[Goal 1]
Reproduce the passage of the Pipex email from "Your address including" to "a satisfactory conclusion.".
[Goal 2]
Answer these questions from the Pipex email:
(a) How many pieces of information must a customer send for data protection?
(b) What customer care number should be used when abroad?
(c) What are the Customer Care Department's opening hours on Saturdays?
[Goal 3]
Summarize the Pipex email in two sentences.

[Source excerpt]
---+---
Please accept our sincere apologies for any inconvenience which may have been caused as a result of the issue which you are experiencing.

I must reiterate as my colleagues have previously informed you that in order to address your
query you must send three of the pieces of information for data protection. We need to receive this information in each email thread to ensure the validity of the customer, and adhere to Data Protection Laws. Once we receive this information we will be happy to assist you. The information we require is as follows:

Your Customer account number

Your full name

Your date of birth

Your address including postal code

Your contact telephone number or email address

Finally if you wish to contact our customer care number when abroad the number is 020 3302 8404.

I realise this may not be a satisfactory response at this time, but I am confident that this matter will be resolved soon. Pipex does take these issues seriously, and it is always our intention to bring the concerns of our customers to a satisfactory conclusion.

We thank you for your patience and assistance in this matter.

Kind regards,
Emer O Grady

Pipex Customer Relations

Our Customer Care Department is available on 0871 663 3300. Calls are charged at 5p/min from a Pipex line or at 10p/min from a BT line. Calls from mobiles and other providers may vary. Lines are open 8am-9pm Monday-Friday, 8am-5pm on Saturdays and 9am-6pm on Sundays.
---+---
[Stored records]
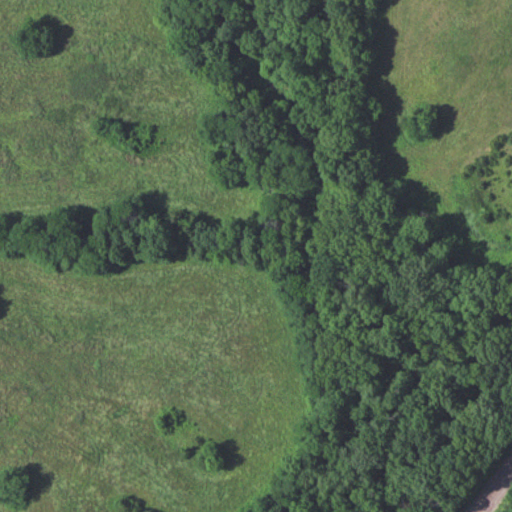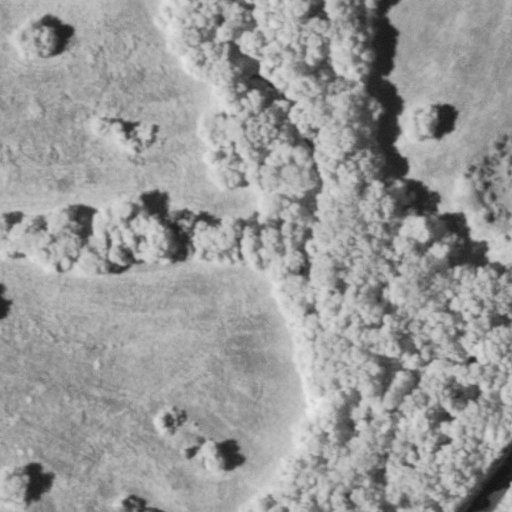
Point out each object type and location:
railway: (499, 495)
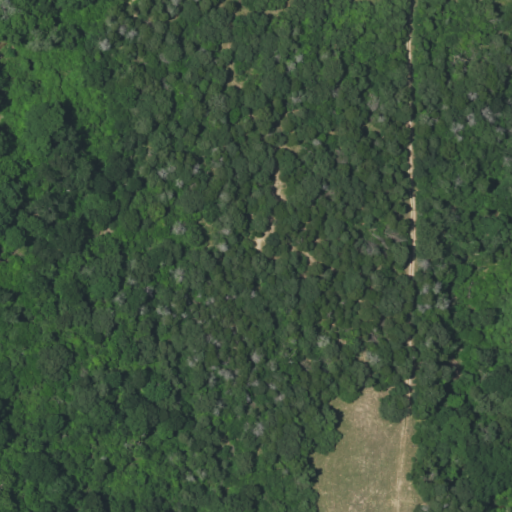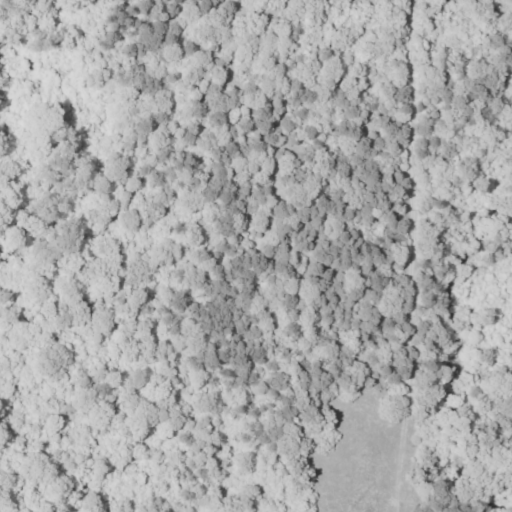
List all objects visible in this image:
---+---
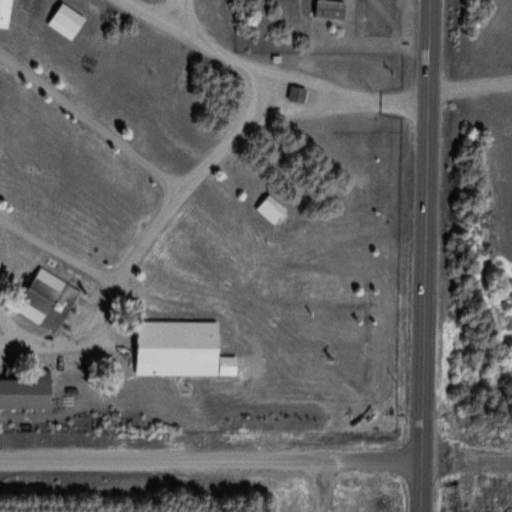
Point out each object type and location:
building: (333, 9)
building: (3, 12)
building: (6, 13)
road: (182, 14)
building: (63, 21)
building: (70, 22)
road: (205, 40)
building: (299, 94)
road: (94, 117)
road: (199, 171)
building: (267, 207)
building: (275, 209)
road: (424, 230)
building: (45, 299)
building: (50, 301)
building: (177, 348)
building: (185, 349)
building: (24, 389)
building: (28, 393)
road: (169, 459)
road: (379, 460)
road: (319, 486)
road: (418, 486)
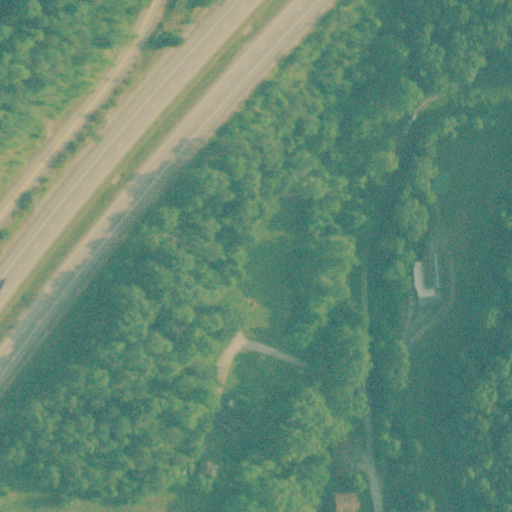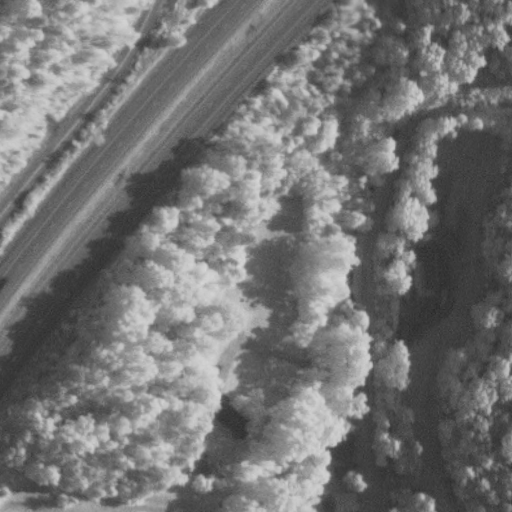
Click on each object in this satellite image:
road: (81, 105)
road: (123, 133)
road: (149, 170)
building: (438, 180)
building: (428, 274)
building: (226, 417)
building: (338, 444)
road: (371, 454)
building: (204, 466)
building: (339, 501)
---+---
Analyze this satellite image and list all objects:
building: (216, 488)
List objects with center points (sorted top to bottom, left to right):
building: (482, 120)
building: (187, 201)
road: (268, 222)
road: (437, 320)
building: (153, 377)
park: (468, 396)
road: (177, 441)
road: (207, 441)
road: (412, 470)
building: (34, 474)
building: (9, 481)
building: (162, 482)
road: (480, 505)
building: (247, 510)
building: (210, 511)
---+---
[Task response 1]
Your address including postal code

Your contact telephone number or email address

Finally if you wish to contact our customer care number when abroad the number is 020 3302 8404.

I realise this may not be a satisfactory response at this time, but I am confident that this matter will be resolved soon. Pipex does take these issues seriously, and it is always our intention to bring the concerns of our customers to a satisfactory conclusion.

[Task response 2]
(a) Three
(b) 020 3302 8404
(c) 8am-5pm

[Task response 3]
Pipex Customer Relations apologizes for the issue and repeats that the customer must send three listed pieces of information in each email thread, such as the account number, full name, and date of birth, to satisfy Data Protection Laws before it can help. It gives 020 3302 8404 as the customer care number for use abroad and says it takes such issues seriously and expects the matter to be resolved soon.